31. A process for the preparation of crystalline polymorph Form IV of rimonabant which
comprises

a) dissolving rimonabant in ethanol
b) optionally subjecting the solution of step a) to charcoal treatment
c) isolating the compound through crystallization or evaporation of the solvent from a
solution of step a) or b) to obtain crystalline compound
d) optionally washing the crystalline compound of step c) with ethanol
e) drying crystalline rimonabant of step c) or d).
32. Crystalline polymorph Form IV of rimonabant obtained by the process of claim 30 or 31.
33. A process for the preparation of crystalline polymorph Form V of rimonabant which
comprises crystallization or evaporation of the solvent from a solution of rimonabant in
isopropyl alcohol.
34. A process for the preparation of crystalline polymorph Form V of rimonabant which
comprises

a) dissolving rimonabant in isopropyl alcohol
b) optionally subjecting the solution of step a) to charcoal treatment
c) isolating the compound through crystallization or evaporation of the solvent from a
solution of step a) or b) to obtain crystalline compound
d) optionally washing the crystalline compound of step c) with isopropyl alcohol
e) drying crystalline rimonabant of step c) or d).

35. Crystalline polymorph Form V of rimonabant obtained by the process of claim 33 or 34.
36. A process for preparing amorphous rimonabant comprising the step of spray drying or
roller drying or freeze drying or solvent precipitation of a solution of rimonabant in one or more
solvents selected from the group consisting of chlorohydrocarbons, aromatic hydrocarbons or a
mixture thereof.
37. A process for preparing amorphous rimonabant which comprises

a) treating rimonabant with one or more solvents selected from the group consisting of
chlorohydrocarbons, aromatic hydrocarbons or a mixture thereof
b) isolating amorphous compound from the solution of step a).
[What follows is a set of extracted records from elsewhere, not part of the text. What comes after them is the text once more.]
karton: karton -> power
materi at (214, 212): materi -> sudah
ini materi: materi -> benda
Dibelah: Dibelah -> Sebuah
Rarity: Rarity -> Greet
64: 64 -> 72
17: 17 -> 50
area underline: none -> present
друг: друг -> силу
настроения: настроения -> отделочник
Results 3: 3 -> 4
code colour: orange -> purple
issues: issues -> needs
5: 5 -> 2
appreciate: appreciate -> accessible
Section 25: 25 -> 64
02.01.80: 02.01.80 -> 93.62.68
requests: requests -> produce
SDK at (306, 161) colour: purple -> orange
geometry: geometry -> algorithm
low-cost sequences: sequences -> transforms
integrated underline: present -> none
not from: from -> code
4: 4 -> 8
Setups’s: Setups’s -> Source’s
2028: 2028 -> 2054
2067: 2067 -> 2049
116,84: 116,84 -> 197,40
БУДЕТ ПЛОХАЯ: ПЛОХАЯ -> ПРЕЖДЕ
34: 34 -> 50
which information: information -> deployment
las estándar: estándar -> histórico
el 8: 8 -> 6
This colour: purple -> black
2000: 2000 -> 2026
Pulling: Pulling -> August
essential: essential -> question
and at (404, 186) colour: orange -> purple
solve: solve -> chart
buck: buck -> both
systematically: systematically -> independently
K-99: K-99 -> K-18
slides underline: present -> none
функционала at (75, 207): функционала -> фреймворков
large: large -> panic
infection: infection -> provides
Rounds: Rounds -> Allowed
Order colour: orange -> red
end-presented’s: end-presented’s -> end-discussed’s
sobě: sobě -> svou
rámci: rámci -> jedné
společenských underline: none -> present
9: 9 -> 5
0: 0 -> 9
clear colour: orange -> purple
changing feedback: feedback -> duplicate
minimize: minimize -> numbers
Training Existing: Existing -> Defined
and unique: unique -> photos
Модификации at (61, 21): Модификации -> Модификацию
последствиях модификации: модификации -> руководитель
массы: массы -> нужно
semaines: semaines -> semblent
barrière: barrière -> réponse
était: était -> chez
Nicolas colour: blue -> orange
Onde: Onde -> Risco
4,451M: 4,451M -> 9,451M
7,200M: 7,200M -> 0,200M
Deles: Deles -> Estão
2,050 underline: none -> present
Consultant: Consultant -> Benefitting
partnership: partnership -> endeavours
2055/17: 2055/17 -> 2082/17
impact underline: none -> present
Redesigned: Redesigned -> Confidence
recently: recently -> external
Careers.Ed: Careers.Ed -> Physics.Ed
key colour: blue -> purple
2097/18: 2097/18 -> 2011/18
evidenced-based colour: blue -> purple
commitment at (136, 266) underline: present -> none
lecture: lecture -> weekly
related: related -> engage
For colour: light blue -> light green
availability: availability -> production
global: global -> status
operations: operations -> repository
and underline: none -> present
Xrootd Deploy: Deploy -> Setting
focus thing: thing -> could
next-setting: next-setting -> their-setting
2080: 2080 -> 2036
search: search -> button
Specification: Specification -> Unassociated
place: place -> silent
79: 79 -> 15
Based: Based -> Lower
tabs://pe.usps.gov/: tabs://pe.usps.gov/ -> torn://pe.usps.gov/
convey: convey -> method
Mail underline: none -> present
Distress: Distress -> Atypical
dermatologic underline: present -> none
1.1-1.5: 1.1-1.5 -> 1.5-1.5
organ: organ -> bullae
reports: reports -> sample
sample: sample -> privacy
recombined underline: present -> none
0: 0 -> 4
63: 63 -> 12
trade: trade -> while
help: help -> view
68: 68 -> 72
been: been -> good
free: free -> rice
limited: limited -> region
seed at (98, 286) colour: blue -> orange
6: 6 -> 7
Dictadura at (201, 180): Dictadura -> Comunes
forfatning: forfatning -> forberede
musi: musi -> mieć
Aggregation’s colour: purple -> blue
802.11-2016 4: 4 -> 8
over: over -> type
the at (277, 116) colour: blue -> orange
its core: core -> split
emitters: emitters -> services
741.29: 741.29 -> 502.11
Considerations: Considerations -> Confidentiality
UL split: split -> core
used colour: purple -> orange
38. The process of claim 36 or 37 wherein the chlorinated solvent is dichloromethane.
39. The process of claim 36 or 37 wherein the aromatic hydrocarbon is toluene.
40. Amorphous rimonabant as obtained by the process of claims 36 to 39.
41. A pharmaceutical composition comprising one or more polymorphic Forms of
rimonabant selected from the group consisting of Form III, Form IV, Form V or the amorphous
as the active ingredient.
42. A method of treatment of obesity, smoking cessation, overweight and/or related diseases comprising administering to a patient in need of such treatment of a therapeutically effective amount of polymorphic form III, IV, V or the amorphous form of rimonabant.